C’est un véritable séisme politique qui secoue la Côte d’Ivoire. Tidjane Thiam, président du Parti démocratique de Côte d’Ivoire – Rassemblement démocratique africain (PDCI-RDA), vient d’être radié de la liste électorale par la justice ivoirienne. En cause : la perte de sa nationalité ivoirienne, automatiquement survenue selon les autorités judiciaires, lorsqu’il a acquis la nationalité française en 1987.
Une décision qui, à six mois du scrutin présidentiel prévu le 25 octobre, sonne comme un coup de massue pour l’opposition et ravive les inquiétudes sur l’état du jeu démocratique dans le pays. Pour Afrik.com, ce verdict relance les accusations de « verrouillage électoral » et contribue à « cristalliser les tensions autour du processus démocratique ivoirien ».

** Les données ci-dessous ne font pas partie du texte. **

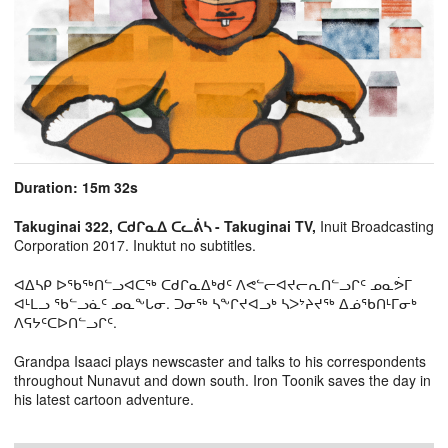
Duration: 15m 32s
Takuginai 322, ᑕᑯᒋᓇᐃ ᑕᓚᕖᓴ - Takuginai TV,
Inuit Broadcasting
Corporation 2017. Inuktut no subtitles.
ᐊᐃᓴᑭ ᐅᖃᖅᑎᓪᓗᐊᑕᖅ ᑕᑯᒋᓇᐃᒃᑯᑦ ᐱᕙᓪᓕᐊᔪᓕᕆᑎᓪᓗᒋᑦ ᓄᓇᕘᒥ
ᐊᒻᒪᓗ ᖃᓪᓗᓈᑦ ᓄᓇᖕᒐᓂ. ᑐᓂᖅ ᓴᖕᒋᔪᐊᓗᒃ ᓴᐳᔾᔨᔪᖅ ᐃᓅᖃᑎᒻᒥᓂᒃ
ᐱᕋᔭᑦᑕᐅᑎᓪᓗᒋᑦ.
Grandpa Isaaci plays newscaster and talks to his correspondents
throughout Nunavut and down south. Iron Toonik saves the day in
his latest cartoon adventure.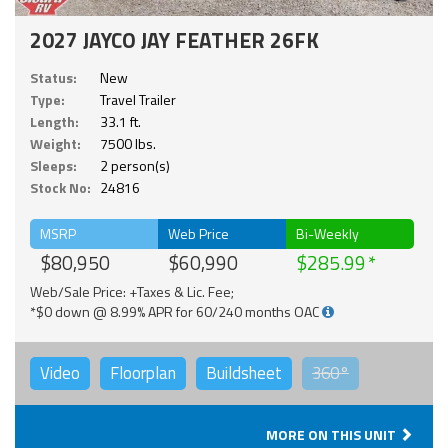
2027 JAYCO JAY FEATHER 26FK
Status:
New
Type:
Travel Trailer
Length:
33.1 ft.
Weight:
7500 lbs.
Sleeps:
2 person(s)
Stock No:
24816
MSRP
Web Price
Bi-Weekly
$80,950
$60,990
$285.99
Web/Sale Price: +Taxes & Lic. Fee;
*$0 down @ 8.99% APR for 60/240 months OAC
Video
Floorplan
Buildsheet
360°
MORE ON THIS UNIT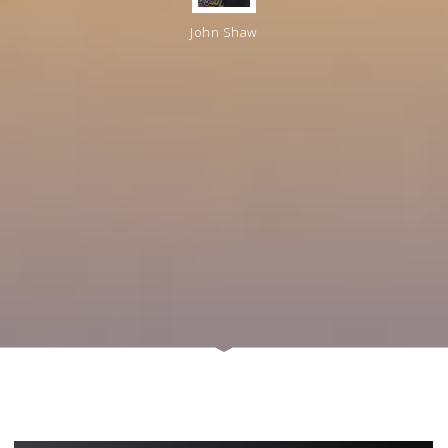
John Shaw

À Abidjan, le site Presse Côte d’Ivoire parle d’un « rebondissement majeur » dans un contexte politique déjà sous tension. Depuis son retour au pays en 2023, la figure de Tidjane Thiam incarnait pour beaucoup l’espoir d’une alternance face au pouvoir en place. Sa disqualification est perçue comme un bouleversement du paysage politique ivoirien.

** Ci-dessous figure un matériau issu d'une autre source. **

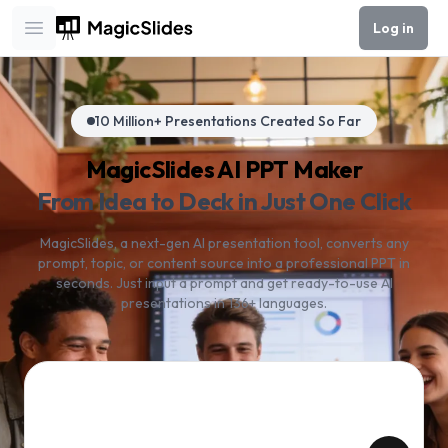
Log in
Open main menu
10 Million+ Presentations Created So Far
MagicSlides AI PPT Maker
From Idea to Deck in Just One Click
MagicSlides, a next-gen AI presentation tool, converts any
prompt, topic, or content source into a professional PPT in
seconds. Just input a prompt and get ready-to-use AI
presentations in 136+ languages.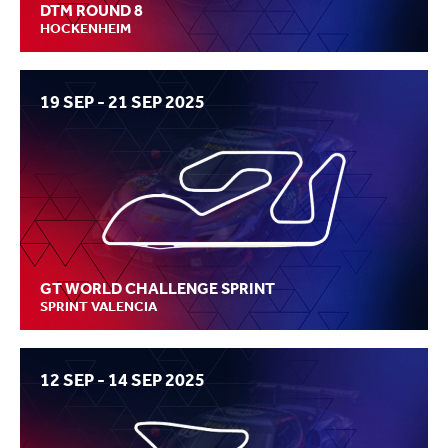
DTM ROUND 8
HOCKENHEIM
19 SEP - 21 SEP 2025
GT WORLD CHALLENGE SPRINT
SPRINT VALENCIA
12 SEP - 14 SEP 2025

Et ce n’est pas un cas isolé. L’ancien président Laurent Gbagbo, ainsi que Charles Blé Goudé et Guillaume Soro, ont eux aussi été déclarés inéligibles suite à des condamnations judiciaires. Une série d’exclusions qui jette une ombre sur la crédibilité du scrutin. « Cette cascade d’évictions pourrait porter atteinte à l’équilibre démocratique du pays », s’inquiète Le Point Sur, évoquant un processus électoral vidé de toute véritable pluralité.
Dans une réaction ferme, Tidjane Thiam a dénoncé mardi soir une « manœuvre politique » visant à l’écarter de la présidentielle. Il pointe du doigt des militants du parti au pouvoir, accusés d’avoir orchestré la procédure judiciaire, avec le soutien de juristes favorables au régime. « L’environnement est entièrement contrôlé », déplore-t-il.

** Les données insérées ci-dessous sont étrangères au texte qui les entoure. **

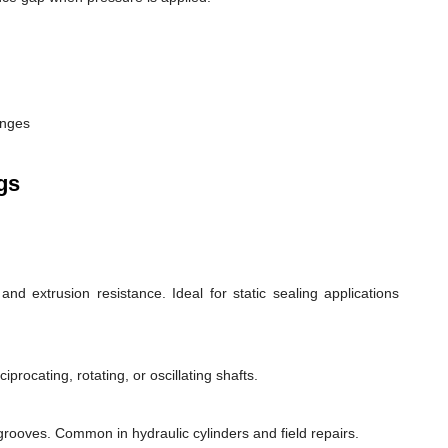
anges
gs
d extrusion resistance. Ideal for static sealing applications
rocating, rotating, or oscillating shafts.
d grooves. Common in hydraulic cylinders and field repairs.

Malgré cette mise à l’écart, l’ex-banquier d’affaires ne semble pas prêt à jeter l’éponge. « Je suis déterminé à me battre pour que les Ivoiriens puissent choisir librement leur prochain président », a-t-il déclaré à L’Infodrome, appelant la communauté internationale à se mobiliser.
Le cœur du litige réside dans l’interprétation de l’article 48 du code de la nationalité ivoirienne : celui-ci stipule que toute acquisition volontaire d’une autre nationalité entraîne la perte de la nationalité ivoirienne – sauf pour les binationaux de naissance. Né en Côte d’Ivoire, Thiam avait obtenu la nationalité française en 1987, avant d’y renoncer en mars dernier pour pouvoir se présenter. Ses avocats soutiennent qu’il était français de naissance par filiation paternelle, ce qui le placerait dans l’exception prévue par la loi. Une argumentation rejetée par la justice.
Dans la presse régionale, la décision fait grand bruit. « Le ciel tombe sur la tête de Tidjane Thiam ! », s’exclame WakatSéra au Burkina Faso. Le journal Le Pays va plus loin, estimant que « les carottes sont cuites » pour le patron du PDCI, tout en appelant le parti à « sortir un plan B » pour éviter une présidentielle sans véritable opposition.
À Conakry, Ledjely s’interroge : « Va-t-on vers un remake de la crise de 2010 ? » Le média guinéen n’hésite pas à évoquer un retour du spectre de l’« ivoirité », ce concept controversé jadis utilisé pour contester la candidature d’Alassane Ouattara. Une ironie amère, selon Ledjely, puisque le PDCI, qui avait promu cette notion dans les années 1990, en fait aujourd’hui les frais.
Pour de nombreux observateurs, la disqualification en série des ténors de l’opposition – Gbagbo, Blé Goudé, Soro, et désormais Thiam – laisse présager un scrutin verrouillé, voire vidé de son essence démocratique. Si la justice ivoirienne assure agir dans le strict respect de la loi, les critiques fusent, évoquant un usage politique de l’appareil judiciaire au service du maintien au pouvoir.
Reste à savoir si cette décision fragilisera davantage la légitimité du processus électoral ou renforcera la détermination des partisans de l’alternance à faire entendre leur voix. Une chose est sûre : la présidentielle de 2025 s’annonce plus tendue que jamais.